When I used Moto's Touchless Controls (later Moto Voice) I could active it from across the room and it understood me just fine most of the time. I spoke loudly and clearly and unless the ambient noise was to loud, I didn't have a problem. That was on 2013 and later devices, so that would be the same mics referenced in the article.
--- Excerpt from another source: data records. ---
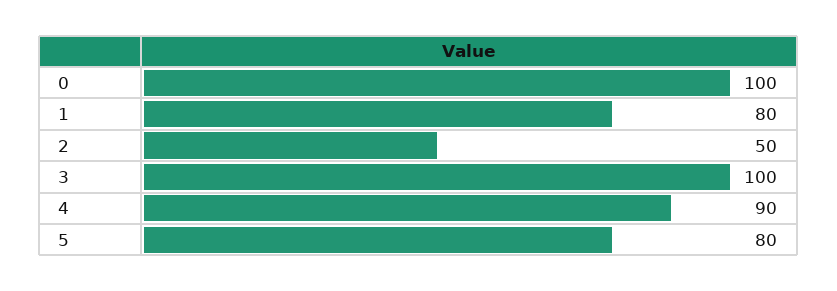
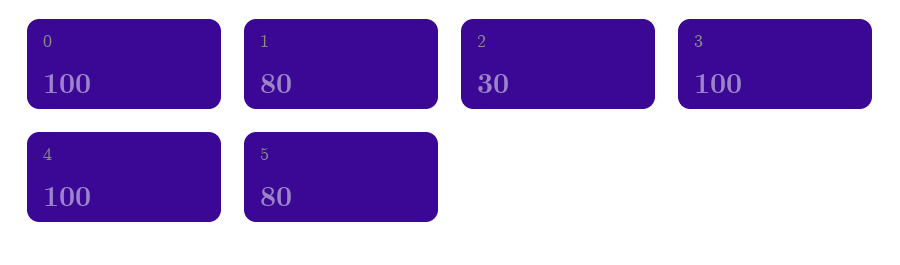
2: 50 -> 30
4: 90 -> 100

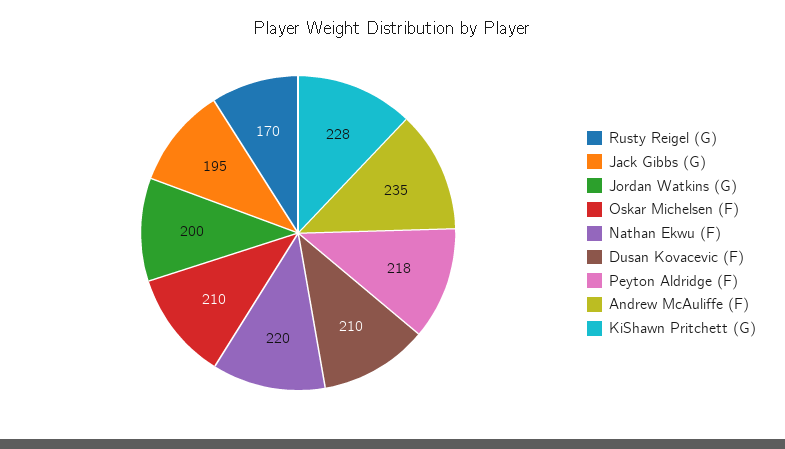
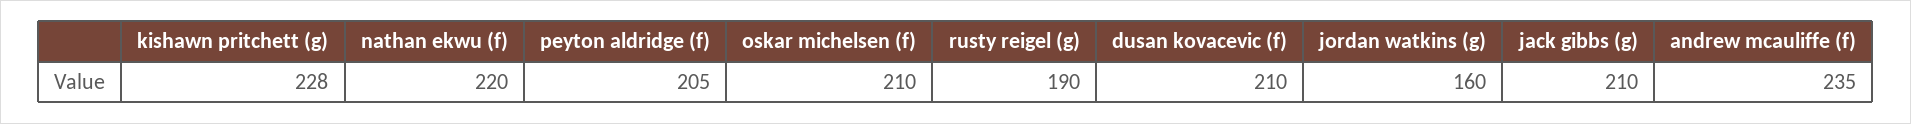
Rusty Reigel (G): 170 -> 190
Jack Gibbs (G): 195 -> 210
Jordan Watkins (G): 200 -> 160
Peyton Aldridge (F): 218 -> 205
15. AlikMalix unregistered

"Ok Google" was one of the best features that Apple copied. Always listening Siri is absolutely awesome. I will always credit Google's Motorola for having the balls to implement it knowing that there's an impact to the battery. Before that, in order for Siri to hear "hey Siri" across the room - it had to be activated and left in the Siri window (on either lock screen or not). One frustration I had was when using always listening Siri making "hey Siri, call John" command - you'd still have to approach the phone because it didn't make the call in speaker phone - about two years ago Apple fixed that. But yeah, that's one of two things I was jealous of androids features. (The other - imdeded stylus like s-pen - still waiting for Apple to copy that one).

17. VZWuser76

Posts: 4974; Member since: Mar 04, 2010

On the original implantations in the 2013 Motorola models, the phone had the X8 CPUs, Motorola's own design. It was a modified Snapdragon S4 Pro, but they added two low power cores, a natural language processor (for Touchless Controls aka Moto Voice) and a contextual awareness processor (for Active Display aka Moto Display). The low power cores were the reason for those two features not sucking as much juice as they would without them, and I even think they took less power then later models that took advance of Qualcomm's built in low power cores on the SD800 on.

22. MrElectrifyer

Posts: 3960; Member since: Oct 21, 2014

Google Voice Search has no problem hearing me on my OnePlus One nor my Surface Pro, in fact, some times when I'm expecting it to fail, it understands what I meant to say. All of that, without doing any voice training. Cortana's comprehension skills is what's f*cked up, keeps misinterpreting what I say even after voice training, and it's the worst of them all with all the stupid privacy-invading permissions it demands. Siri was OK on my jailbroken iPhone 4s.

23. JunitoNH

Posts: 1946; Member since: Feb 15, 2012

Lately, I have been using them more in the car, with CarPlay and Android auto.